Durante uma visita ao quartel-general do Comando Norte, responsável pelas operações contra o Hezbollah, Zamir insistiu que o grupo libanês aliado do Irão “cometeu um grave erro” ao atacar Israel, no seguimento da ofensiva israelo-americana contra a República Islâmica desde 28 de fevereiro, e que “continuará a pagar um preço elevado por isso”.
Estas declarações surgem após o Hezbollah ter lançado na quarta-feira o seu maior ataque contra Israel desde o início do mês, ao disparar 200 ‘rockets’ e 20 drones, dos quais, segundo Zamir, apenas dois atingiram o território israelita.
Em resposta a esta operação, Israel realizou bombardeamentos em grande escala em várias zonas de Beirute, incluindo o centro da capital libanesa e uma zona balnear onde se acumulavam deslocados deste conflito, num ataque que matou pelo menos 12 pessoas, segundo o Ministério da Saúde do Líbano.
TOMAR O LÍBANO
Na manhã desta quinta-feira Israel deslocou a Brigada Golani, uma conhecida unidade de infantaria, da Faixa de Gaza e áreas adjacentes para a fronteira com o Líbano.
O comandante das forças israelitas reforçou também as palavras do ministro da Defesa, Israel Katz, que ameaçou tomar o Líbano se o Hezbollah continuar a atacar o seu país.
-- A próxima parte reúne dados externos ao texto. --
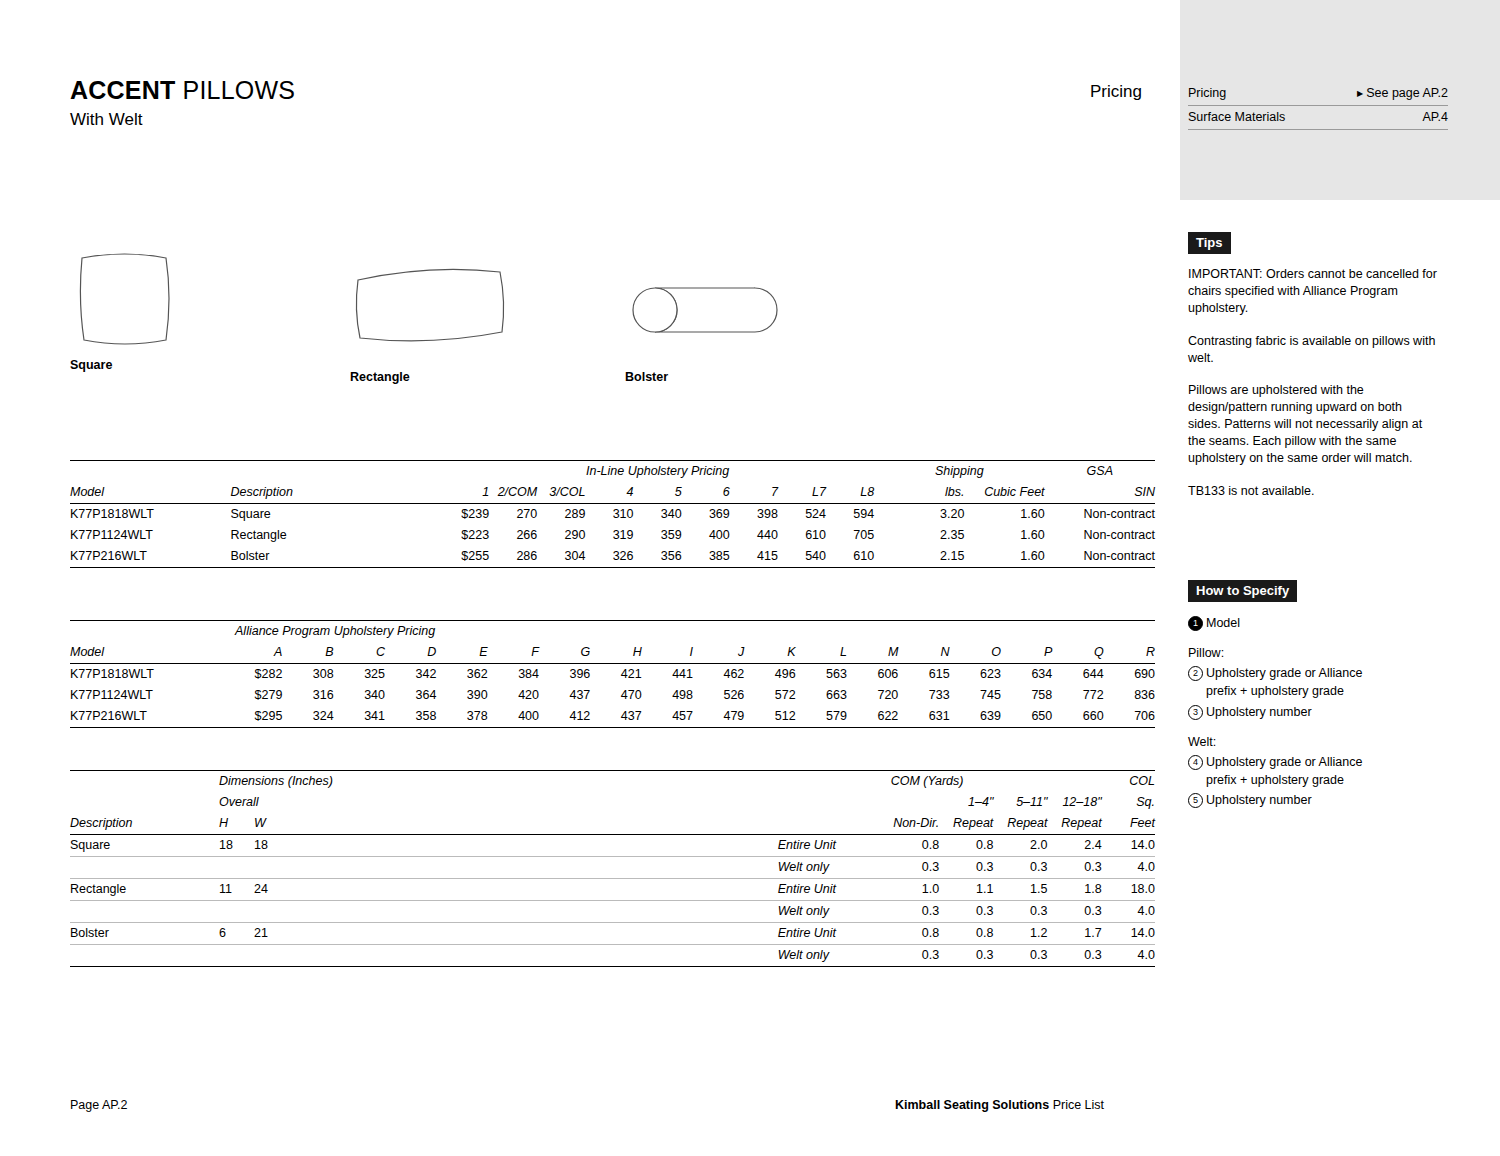ACCENT PILLOWS
With Welt
Pricing
Square
Rectangle
Bolster
| | | In-Line Upholstery Pricing | Shipping | GSA |
| Model | Description | 1 | 2/COM | 3/COL | 4 | 5 | 6 | 7 | L7 | L8 | lbs. | Cubic Feet | SIN |
| K77P1818WLT | Square | $239 | 270 | 289 | 310 | 340 | 369 | 398 | 524 | 594 | 3.20 | 1.60 | Non-contract |
| K77P1124WLT | Rectangle | $223 | 266 | 290 | 319 | 359 | 400 | 440 | 610 | 705 | 2.35 | 1.60 | Non-contract |
| K77P216WLT | Bolster | $255 | 286 | 304 | 326 | 356 | 385 | 415 | 540 | 610 | 2.15 | 1.60 | Non-contract |
| | Alliance Program Upholstery Pricing |
| Model | A | B | C | D | E | F | G | H | I | J | K | L | M | N | O | P | Q | R |
| K77P1818WLT | $282 | 308 | 325 | 342 | 362 | 384 | 396 | 421 | 441 | 462 | 496 | 563 | 606 | 615 | 623 | 634 | 644 | 690 |
| K77P1124WLT | $279 | 316 | 340 | 364 | 390 | 420 | 437 | 470 | 498 | 526 | 572 | 663 | 720 | 733 | 745 | 758 | 772 | 836 |
| K77P216WLT | $295 | 324 | 341 | 358 | 378 | 400 | 412 | 437 | 457 | 479 | 512 | 579 | 622 | 631 | 639 | 650 | 660 | 706 |
| | Dimensions (Inches) | | COM (Yards) | COL |
| | Overall | | | | 1–4" | 5–11" | 12–18" | Sq. |
| Description | H | W | | | Non-Dir. | Repeat | Repeat | Repeat | Feet |
| Square | 18 | 18 | | Entire Unit | 0.8 | 0.8 | 2.0 | 2.4 | 14.0 |
| | | | | Welt only | 0.3 | 0.3 | 0.3 | 0.3 | 4.0 |
| Rectangle | 11 | 24 | | Entire Unit | 1.0 | 1.1 | 1.5 | 1.8 | 18.0 |
| | | | | Welt only | 0.3 | 0.3 | 0.3 | 0.3 | 4.0 |
| Bolster | 6 | 21 | | Entire Unit | 0.8 | 0.8 | 1.2 | 1.7 | 14.0 |
| | | | | Welt only | 0.3 | 0.3 | 0.3 | 0.3 | 4.0 |
Page AP.2
Kimball Seating Solutions Price List
Pricing See page AP.2
Surface Materials AP.4
Tips
IMPORTANT: Orders cannot be cancelled for chairs specified with Alliance Program upholstery.
Contrasting fabric is available on pillows with welt.
Pillows are upholstered with the design/pattern running upward on both sides. Patterns will not necessarily align at the seams. Each pillow with the same upholstery on the same order will match.
TB133 is not available.
How to Specify
1 Model
Pillow:
2 Upholstery grade or Alliance
prefix + upholstery grade
3 Upholstery number
Welt:
4 Upholstery grade or Alliance
prefix + upholstery grade
5 Upholstery number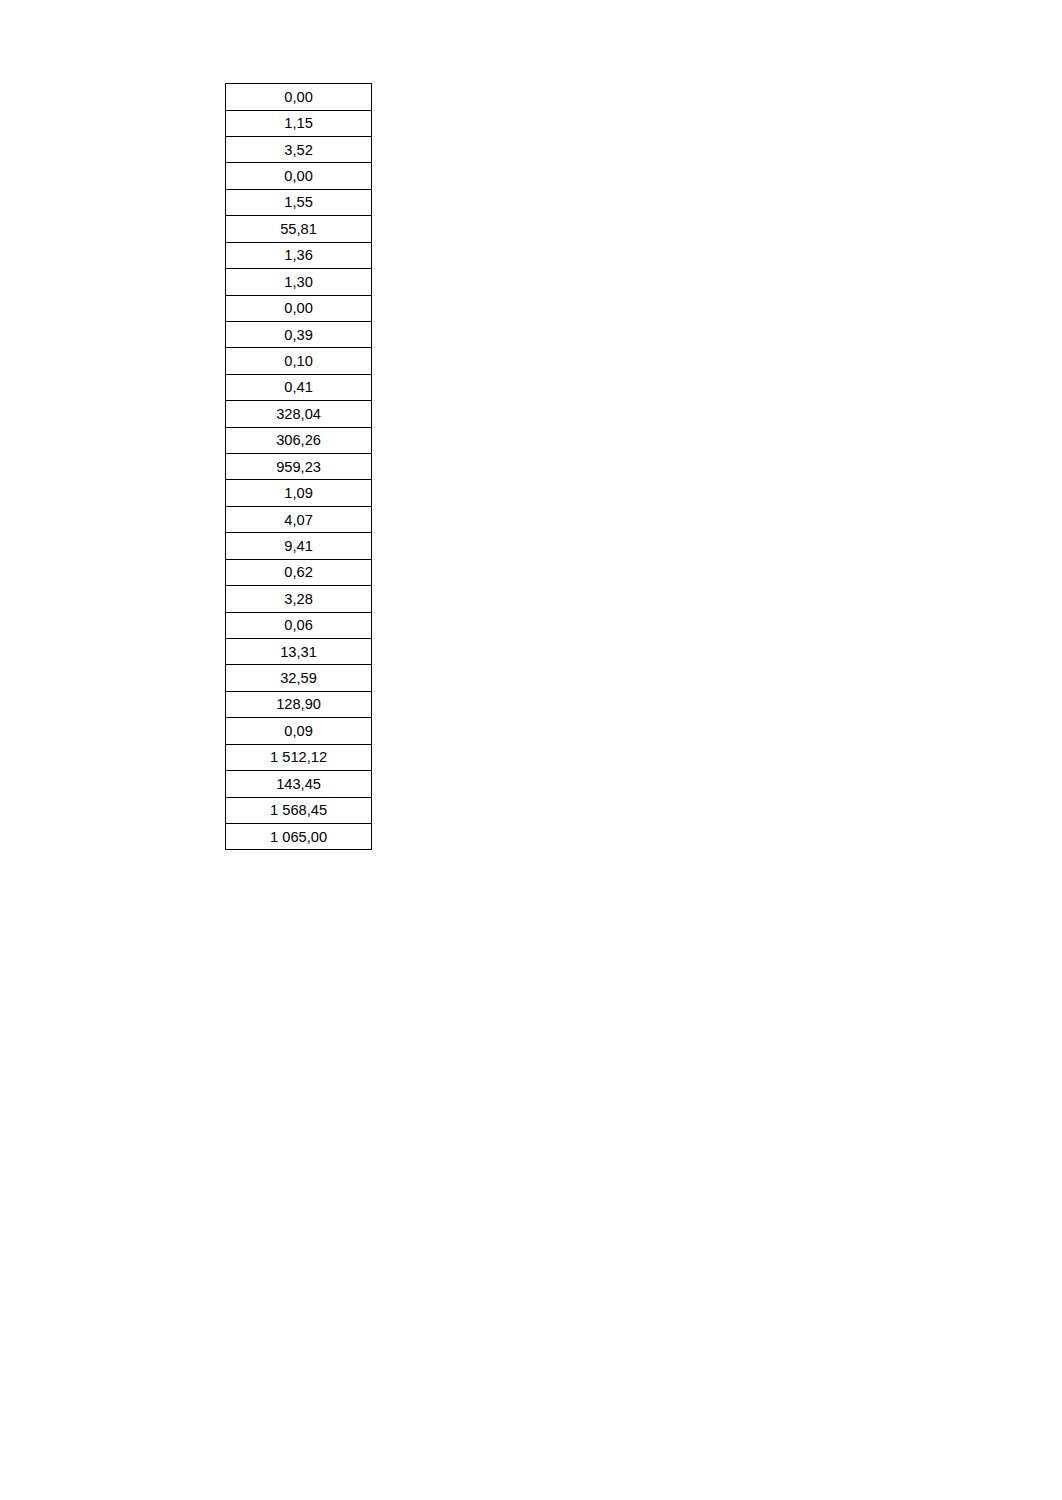| 0,00 |
| 1,15 |
| 3,52 |
| 0,00 |
| 1,55 |
| 55,81 |
| 1,36 |
| 1,30 |
| 0,00 |
| 0,39 |
| 0,10 |
| 0,41 |
| 328,04 |
| 306,26 |
| 959,23 |
| 1,09 |
| 4,07 |
| 9,41 |
| 0,62 |
| 3,28 |
| 0,06 |
| 13,31 |
| 32,59 |
| 128,90 |
| 0,09 |
| 1 512,12 |
| 143,45 |
| 1 568,45 |
| 1 065,00 |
“O Governo libanês não exerce a sua autoridade dentro do seu próprio território, por isso vamos fazê-lo”, advertiu o comandante militar, observando que os combatentes do Hezbollah estão a fugir das zonas sob ataque israelita “para outros esconderijos” em zonas civis.
O Governo libanês proibiu na semana passada as atividades militares do Hezbollah, após uma campanha de recolha de armas, medidas contestadas pelo grupo xiita que as vê como cedências a Israel e Estados Unidos.
Segundo dados oficiais, 687 pessoas morreram, entre as quais 98 crianças, e 1.774 ficaram feridas no Líbano desde o início do recomeço dos confrontos militares entre Israel e o Hezbollah, a que se somam cerca de 800 mil deslocados.